→ **GIVEN TEXT**
+===+

Encore: When I Grow Up

In kindergarten,

I wanted to be a gypsy when I grew up.

Well, every Halloween I did. But my older sister had the gypsy costume and I, I had the witch costume. She was all bangles and billowy skirts while I wore an old black sweater of my mother’s and carried a broom. Gypsies were romantic and mysterious and lived in exotic lands. They never needed an excuse to over accessorize.

As a witch, however, I did have a pointy cardboard and black crepe paper hat.

Then,

I wanted to be a truck driver. Ages ago there was a television series called “BJ and the Bear” about a truck driver who owned a chimpanzee. Both BJ and Bear experienced all sorts of adventures on the road. It really was a silly premise for a series but it made me want to get my class 3 and haul goods all over the country. I lived in my blue jeans then and was a tomboy extraordinaire. A life on the road seemed to me, to be the life I wanted to live.

+===+

→ **RECORDED INFORMATION**
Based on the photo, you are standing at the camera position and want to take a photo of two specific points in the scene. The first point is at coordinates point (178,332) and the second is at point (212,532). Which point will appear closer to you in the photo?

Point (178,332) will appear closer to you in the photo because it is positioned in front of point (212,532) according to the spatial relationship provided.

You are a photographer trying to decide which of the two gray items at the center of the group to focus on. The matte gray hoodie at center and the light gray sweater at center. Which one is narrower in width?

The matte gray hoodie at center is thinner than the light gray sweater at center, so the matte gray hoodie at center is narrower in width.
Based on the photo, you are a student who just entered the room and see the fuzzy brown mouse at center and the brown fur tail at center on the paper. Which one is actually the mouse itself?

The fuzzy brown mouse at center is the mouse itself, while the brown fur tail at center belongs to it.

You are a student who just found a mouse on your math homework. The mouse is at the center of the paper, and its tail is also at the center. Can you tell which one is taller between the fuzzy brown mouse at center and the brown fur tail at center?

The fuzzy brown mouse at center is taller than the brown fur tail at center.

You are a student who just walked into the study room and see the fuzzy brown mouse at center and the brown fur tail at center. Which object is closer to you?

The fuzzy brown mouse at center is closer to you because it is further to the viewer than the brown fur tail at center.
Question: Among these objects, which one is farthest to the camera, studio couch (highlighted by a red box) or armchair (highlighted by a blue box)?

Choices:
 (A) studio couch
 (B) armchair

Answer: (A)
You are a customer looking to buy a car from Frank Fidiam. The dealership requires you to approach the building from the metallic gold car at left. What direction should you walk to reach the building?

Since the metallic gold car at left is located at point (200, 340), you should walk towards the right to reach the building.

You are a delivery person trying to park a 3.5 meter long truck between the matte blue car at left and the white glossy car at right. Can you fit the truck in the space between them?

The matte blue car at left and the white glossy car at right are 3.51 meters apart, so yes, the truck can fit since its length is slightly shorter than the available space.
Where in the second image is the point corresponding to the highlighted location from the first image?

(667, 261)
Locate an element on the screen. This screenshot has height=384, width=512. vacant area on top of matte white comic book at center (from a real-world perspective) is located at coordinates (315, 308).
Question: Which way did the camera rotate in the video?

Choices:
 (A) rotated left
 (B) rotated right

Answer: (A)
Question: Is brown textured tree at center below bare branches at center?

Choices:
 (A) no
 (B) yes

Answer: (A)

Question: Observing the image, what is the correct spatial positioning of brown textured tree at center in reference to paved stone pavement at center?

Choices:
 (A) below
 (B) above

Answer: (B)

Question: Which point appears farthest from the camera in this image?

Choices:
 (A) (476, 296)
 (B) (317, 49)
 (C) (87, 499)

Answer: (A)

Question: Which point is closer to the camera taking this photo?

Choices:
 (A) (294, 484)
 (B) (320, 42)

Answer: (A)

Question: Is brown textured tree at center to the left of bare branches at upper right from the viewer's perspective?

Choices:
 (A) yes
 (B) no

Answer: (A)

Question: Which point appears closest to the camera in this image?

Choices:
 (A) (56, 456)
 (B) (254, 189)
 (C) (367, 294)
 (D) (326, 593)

+===+

→ **REQUIRED ACTION**
Pick up the "When I Grow Up" piece about childhood career dreams where it ends, and keep going in the same voice.

→ **THE ANSWER**
A few years later

President Reagan got shot. I kept every newspaper and magazine article I could find on the assassination attempt in a manilla folder. I was going to be a secret service agent. It seemed heroic and exciting and covert. Things you never experienced in small town Alberta.

In high school

I took drama courses. We performed at elementary schools and at the local college auditorium. During rehearsals, one of my jobs was to sit in the balcony seats and yell to the director whenever I couldn’t hear the performers onstage. I remember sitting, chin resting on my arms that were draped over the railing thinking “I love the theater”. I was going to be an actress.

I went to university

and majored in Political Science and English. I was going to be a journalist. I wrote for the college newspaper. I was going to research and enlighten and expose the truth.

When you’re young anything seems possible.

No dream seems ridiculous.

No dream seems out of the realm of possibility.

We find fulfillment in imagination. We find fulfillment in what “could be”.

When we get older we try to find a sense of purpose in what “is”. And most often we do find purpose in our present reality but sometimes our imagination isn’t strong enough to compensate for practicality.

So we read, or go to movies, or get sucked into the void of oblivion called online gaming. Which is fine.

But

when we do this we’re delving into the dreams and creations of someone else and we’re not taking the time to figure out our own.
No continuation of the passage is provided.